= Los Angeles County Arts Commission =

Arts council in Greater Los Angeles

The Los Angeles County Arts Commission provides leadership in cultural services of all disciplines for the largest county in the United States, encompassing 88 municipalities. The Arts Commission provides leadership and staffing to support the County-wide collaboration for arts education called the Arts Ed Collective, administers a grants program that funds more than 400 nonprofit arts organizations annually, oversees the county's Civic Art Program for capital projects, funds the largest arts internship program in the country in conjunction with the Getty Foundation and supports the Los Angeles County Cultural Calendar on Discover LA and Spacefinder LA, a site connecting artists and arts organizations. The commission also produces free community programs, including a year-round music program that funds free concerts in public sites.

==History==
The Los Angeles County Arts Commission was established in 1947. In the first two decades of its inception the LA County Arts Commission primarily funded professional and community music groups such as orchestras and was known as the Music Commission. In 1966, the Commission changed its name to the Los Angeles County Music and Performing Arts Commission and also brought under its funding umbrella dance and theater organizations.
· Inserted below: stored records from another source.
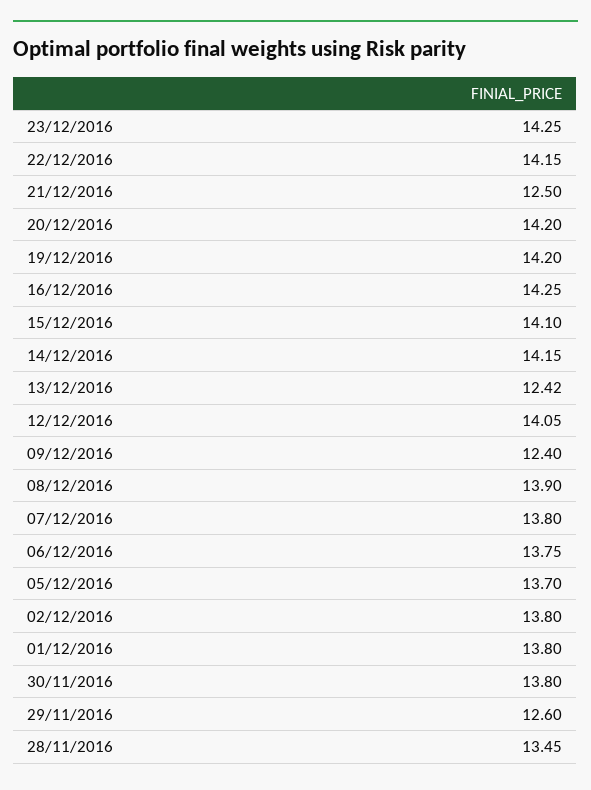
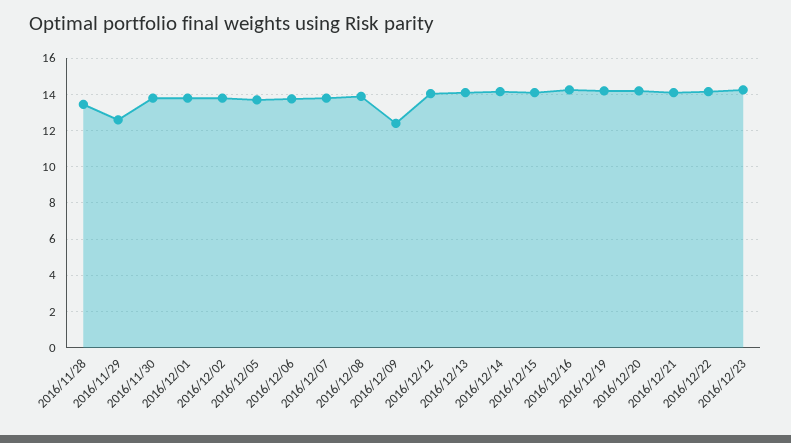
  {
    "23/12/2016": 14.25,
    "22/12/2016": 14.15,
-   "21/12/2016": 12.5,
+   "21/12/2016": 14,
    "20/12/2016": 14.2,
    "19/12/2016": 14.2,
    "16/12/2016": 14.25,
    "15/12/2016": 14.1,
    "14/12/2016": 14.15,
-   "13/12/2016": 12.42,
+   "13/12/2016": 14,
    "12/12/2016": 14.05,
    "09/12/2016": 12.4,
    "08/12/2016": 13.9,
    "07/12/2016": 13.8,
    "06/12/2016": 13.75,
    "05/12/2016": 13.7,
    "02/12/2016": 13.8,
    "01/12/2016": 13.8,
    "30/11/2016": 13.8,
    "29/11/2016": 12.6,
    "28/11/2016": 13.45
  }

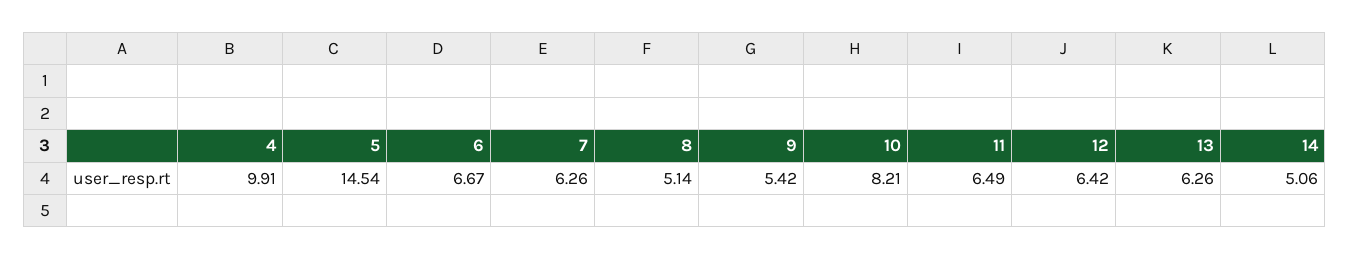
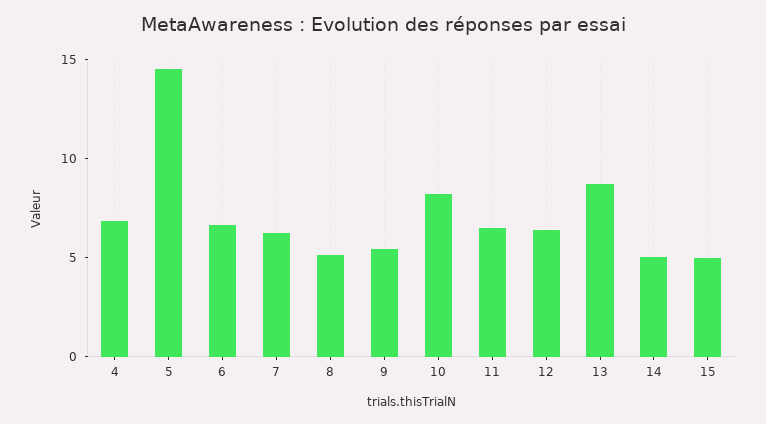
  {
-   "4": 9.91,
+   "4": 7,
    "5": 14.54,
    "6": 6.67,
    "7": 6.26,
    "8": 5.14,
    "9": 5.42,
    "10": 8.21,
    "11": 6.49,
    "12": 6.42,
-   "13": 6.26,
+   "13": 9,
-   "14": 5.06
+   "14": 5.06,
+   "15": 5
  }

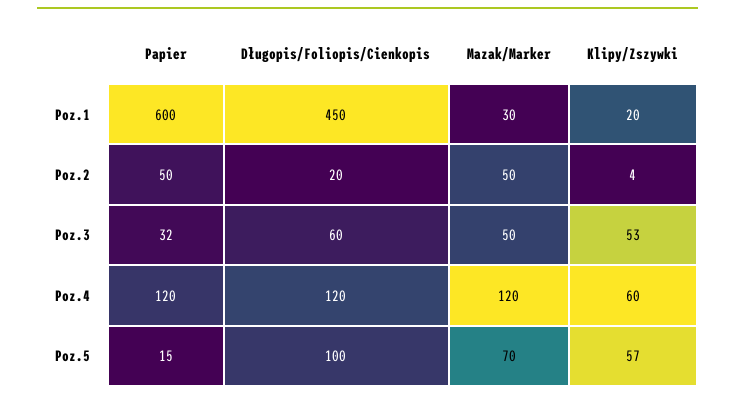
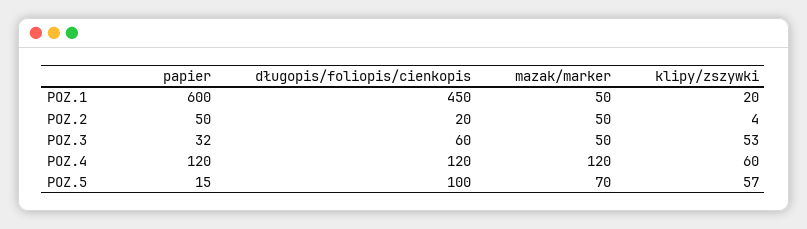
  {
    "Papier": {
      "Poz.1": 600,
      "Poz.2": 50,
      "Poz.3": 32,
      "Poz.4": 120,
      "Poz.5": 15
    },
    "Długopis/Foliopis/Cienkopis": {
      "Poz.1": 450,
      "Poz.2": 20,
      "Poz.3": 60,
      "Poz.4": 120,
      "Poz.5": 100
    },
    "Mazak/Marker": {
-     "Poz.1": 30,
+     "Poz.1": 50,
      "Poz.2": 50,
      "Poz.3": 50,
      "Poz.4": 120,
      "Poz.5": 70
    },
    "Klipy/Zszywki": {
      "Poz.1": 20,
      "Poz.2": 4,
      "Poz.3": 53,
      "Poz.4": 60,
      "Poz.5": 57
    }
  }

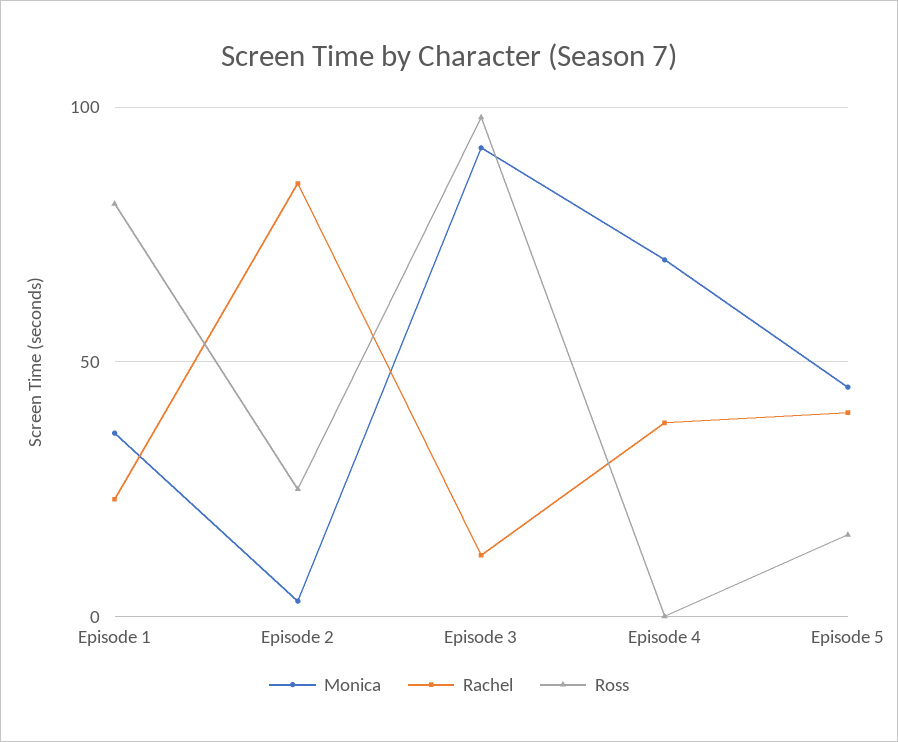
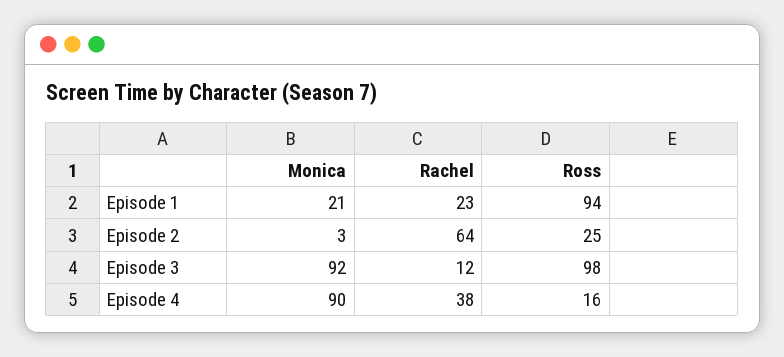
  {
    "Monica": {
-     "Episode 1": 35,
+     "Episode 1": 21,
      "Episode 2": 3,
      "Episode 3": 92,
-     "Episode 4": 70,
+     "Episode 4": 90
-     "Episode 5": 45
    },
    "Rachel": {
      "Episode 1": 23,
-     "Episode 2": 85,
+     "Episode 2": 64,
      "Episode 3": 12,
-     "Episode 4": 38,
+     "Episode 4": 38
-     "Episode 5": 40
    },
    "Ross": {
-     "Episode 1": 80,
+     "Episode 1": 94,
      "Episode 2": 25,
      "Episode 3": 98,
-     "Episode 4": 0,
+     "Episode 4": 16
-     "Episode 5": 15
    }
  }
In 1985, the Los Angeles County Music and Performing Arts Commission received additional funding for the first time from the state arts agency, the California Arts Council (CAC). This enabled it to support a larger number of community-based arts organizations from varying disciplines.

In 1997 the Los Angeles County Music and Performing Arts Commission changed its name to the Los Angeles County Arts Commission to signify the organization's equal support to all art disciplines.

In April 2017, the Los Angeles County Arts Commission (LACAC) announced a monumental new Cultural Equity and Inclusion Initiative (CEII), which includes 13 recommendations to the L.A. County Board of Supervisors intended to “ensure that everyone in L.A. County has equitable access to arts and culture” and to “improve inclusion in the wider arts ecology for all residents in every community.”